Hiking by a sparkling river

The “real” Friday hikers were going up to the Trophy Meadows on Sept. 11.

“Don’t do it this year,” my medic had warned. “Next year is soon enough to give your new knee that workout.”

Okay – so where can I go? A more or less level challenge came to mind quickly: start from the one-lane bridge and go along the little-used trail on the south side of the Clearwater River. Revelling in the beautiful sunshine, my walking buddy Sandra and I left our vehicles tucked in out of the way of rafters and their buses.

“People have had campfires here,” we noted immediately. Throwing off stray limbs that the river, now almost at its lowest point, had left after all the rain earlier this year, we gazed at the lagoon between us and that flowing, sparkling water.

“There used to be beaver here,” I announced, “but I don’t see any signs of habitation now.”

The ending of that sentence was cut off by a huge WOP and ripples circled outwards from the splash.

“Hey, quit throwing rocks!” we yelled at unseen figures way above us. Seeing no-one, we started to move on tentatively.

“Look! A beaver!” we laughed. “It just slapped its tail.”

Having got our attention away from the non-existent tossers of rocks, it simply drifted along for several minutes, top of head and back just visible among the circlets of algae floating on the pond. Eventually, after briefly raising itself higher, the beaver dived, leaving us thrilled at the sighting, and still chuckling over our mistake.

Continuing once more and moving more branches and fallen trees aside, we noted that the cut ends had strong tooth marks. Well, we knew who had done that. The rocky trail now took us into the trees.

“I know I’m going slow,” I said more than once. “But I’m just taking it all in – the length of the beaver’s lagoon, the swirling current of the river and the sound of it rippling over the rapids.”

“It’s just the way I like it,” said my pal who was trying with some difficulty to capture the magic of our surroundings on her camera.

Sunshine twinkled through the trees; while we noted the colours and shapes of leaves of varied plants on the sloping hillside, we didn’t pretend we could identify them. After clambering over a log or three, and coming closer to the yellow highway bridge, we made our way upwards to where we could safely cross beneath its girders.

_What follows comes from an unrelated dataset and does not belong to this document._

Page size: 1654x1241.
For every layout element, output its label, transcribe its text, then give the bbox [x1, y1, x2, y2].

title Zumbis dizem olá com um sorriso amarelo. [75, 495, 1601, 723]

Traffic, speeding on its way to somewhere important, roared above us.

“They have no idea we are here,” I grinned. “I love this feeling of being invisible to the rest of the world.”

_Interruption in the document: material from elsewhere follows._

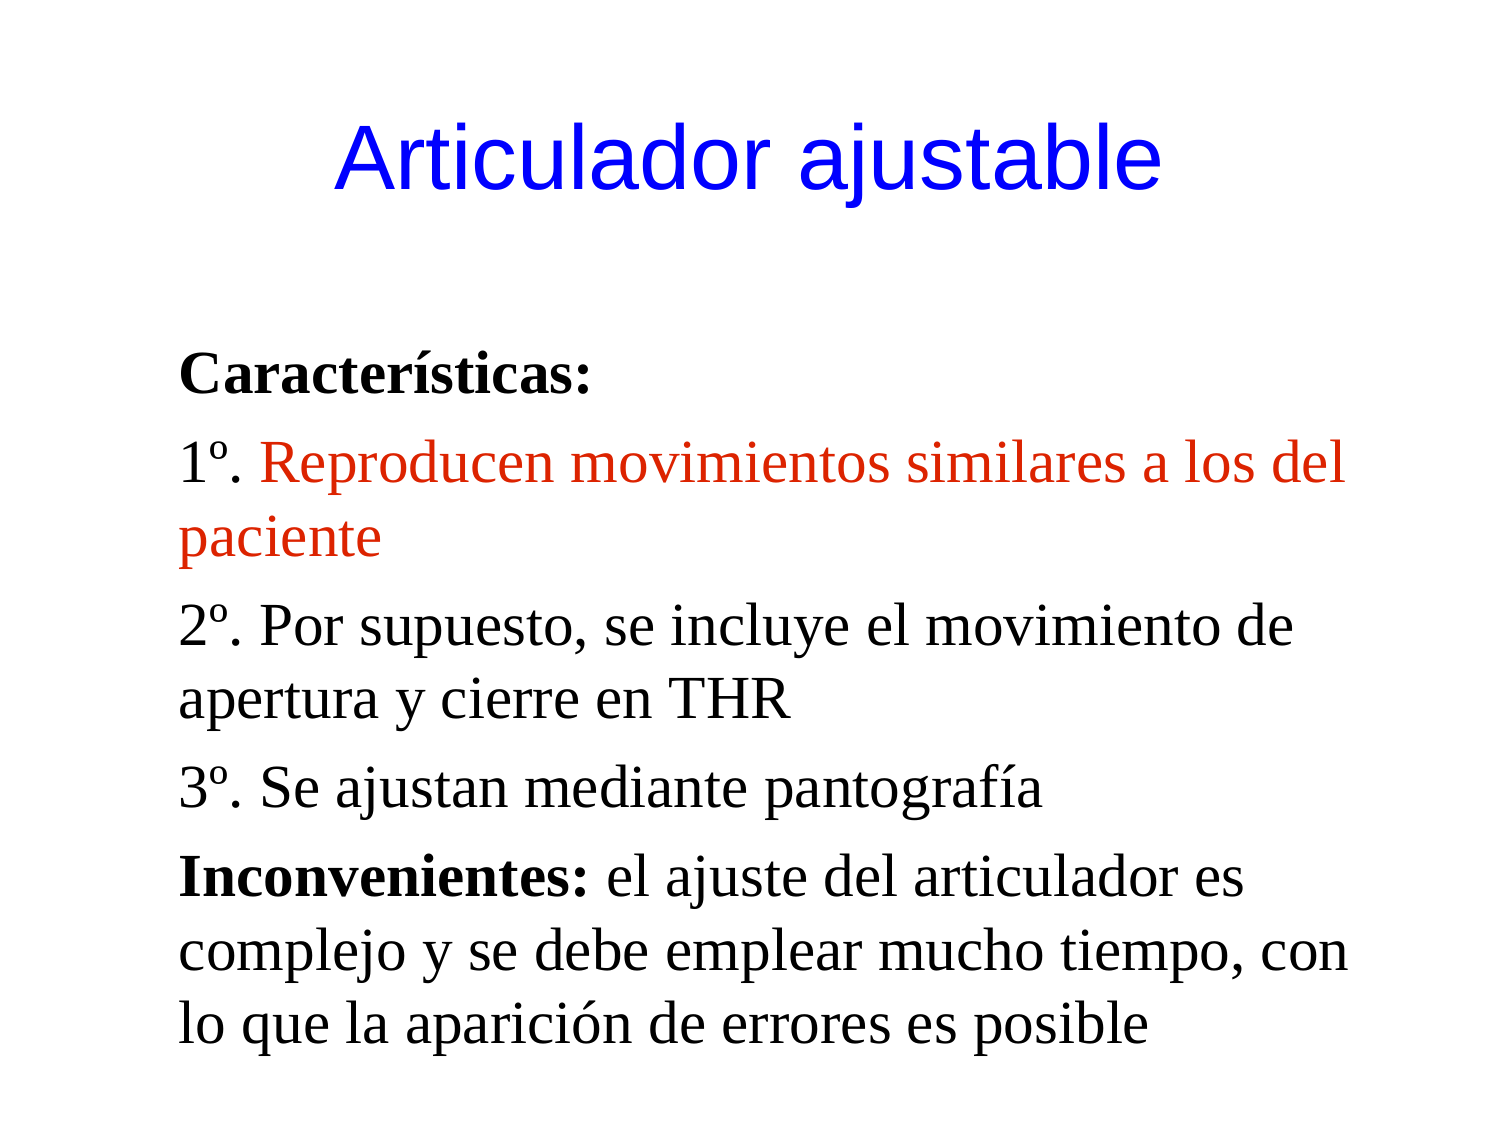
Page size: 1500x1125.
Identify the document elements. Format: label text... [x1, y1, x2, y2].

title Articulador ajustable [112, 68, 1388, 237]
list Características: 1º. Reproducen movimientos similares a los del paciente 2º. Por supuesto, se incluye el movimiento de apertura y cierre en THR 3º. Se ajustan mediante pantografía Inconvenientes: el ajuste del articulador es complejo y se debe emplear mucho tiempo, con lo que la aparición de errores es posible [112, 324, 1388, 1068]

“And all too often they are unaware of the beauty of their surroundings,” added my companion.

The trail is obviously used more on the other side of the bridge, the first part of it now tied with yards of bright pink survey taps marking changes to come.

“I’m absorbing every iota of what it’s like now.”

Then, although the area is flatter, the trail still follows right along an edge that slopes steeply to the river, still flashing past us. Shadows changed the views where we walked. Soon we could see the confluence where the clear water of Clearwater River joined the cloudier, greener water of the North Thompson.

An island formed there was pushing the water upstream briefly. Too soon it was time to turn around, as we both had deadlines. A side trail looped us upwards to the pipeline, and this we followed back to the yellow bridge.

Gazing about, we saw no evidence of the trail we had just walked on. Crossing the one-lane bridge next, we could see the river’s rocky bottom.

“Where are the fish?” asked Sandra. And that’s what the patient but unsuccessful fisherman standing just downstream of trickling Brookfield Creek also wondered.

What of those “real” hikers up in the Trophies?

“We too loved the sunshine,” said one.

“No flowers left of course,” said another. “But it was beautiful just the same.”

“We could see Sheila Lake sparkling in the sun,” added someone else.

So, I guess their hike as almost as good as ours!